## Page text
· · · ·

I feel like if you have an elderly authority figure looking startled and somewhat confused and shouting “Take some notes!” and then immediately afterwards passing out, and his subordinates are gleeful about it because it means they don’t have to do work, that’s a little less “Ha, this is a zany situation” and a little more elder abuse. It’s sadly not that unheard of for a powerful but ailing person’s staff to basically puppet them for an extended period of time, and it’s all fun and games until, in this case, the area of the United States protected by Camp Swampy is invaded by enemy forces and no competent general officer is present to coordinate defensive operations.

Mary Worth, 1/14/26

I’m not sure how old Ian is supposed to be so I guess I won’t call this “elder abuse” per se but it’s clear that his mind has been broken by Toby and Sunny. Look at his sleepy, dopey smile as Sunny cackles evilly literally inches in front of his face! This is some real “He had won the victory over himself. He loved Big Brother” shit right here, only with a parrot.

· · · ·

## Dataset extract
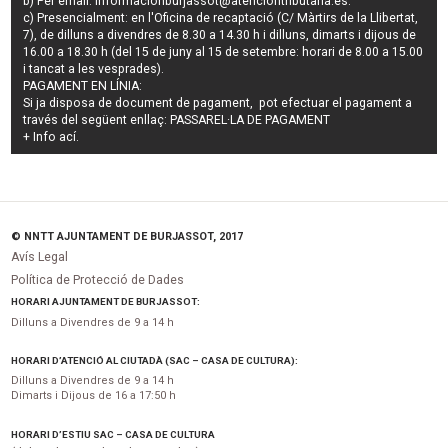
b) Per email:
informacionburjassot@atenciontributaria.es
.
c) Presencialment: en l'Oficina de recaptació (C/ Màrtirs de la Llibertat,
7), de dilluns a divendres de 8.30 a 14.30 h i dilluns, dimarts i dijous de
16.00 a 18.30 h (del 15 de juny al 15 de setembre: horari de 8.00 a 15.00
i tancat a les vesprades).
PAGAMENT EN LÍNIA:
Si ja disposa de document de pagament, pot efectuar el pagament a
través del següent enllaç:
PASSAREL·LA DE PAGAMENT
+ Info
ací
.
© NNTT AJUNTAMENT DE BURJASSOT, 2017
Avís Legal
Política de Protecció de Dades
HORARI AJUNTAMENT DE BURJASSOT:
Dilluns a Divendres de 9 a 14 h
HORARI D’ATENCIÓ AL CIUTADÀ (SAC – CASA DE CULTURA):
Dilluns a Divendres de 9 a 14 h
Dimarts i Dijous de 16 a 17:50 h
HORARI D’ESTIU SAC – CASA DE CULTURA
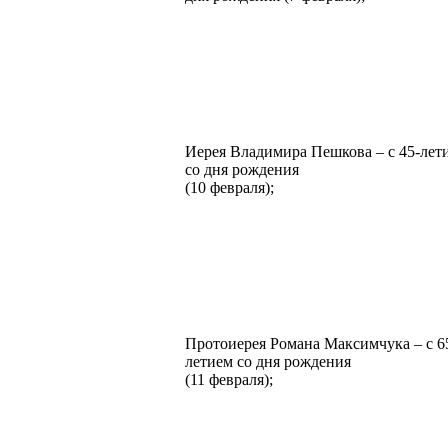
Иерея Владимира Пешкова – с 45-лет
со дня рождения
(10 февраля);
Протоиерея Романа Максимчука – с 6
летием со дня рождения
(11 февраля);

· · · ·

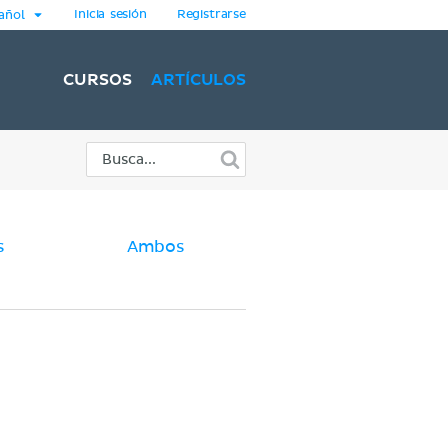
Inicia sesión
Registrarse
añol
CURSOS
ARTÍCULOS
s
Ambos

· · · ·

## What you will do
1. Why does the comic strip commentary stop short of calling Ian's situation "elder abuse" outright?
2. List every action or state that the comic strip commentary gives for the elderly authority figure.

## Answers for the tasks
1. The writer is not sure how old Ian is supposed to be, so the label may not apply to him. The writer still says his mind has clearly been broken by Toby and Sunny.

2.
- Looking startled
- Looking somewhat confused
- Shouting "Take some notes!"
- Passing out immediately afterwards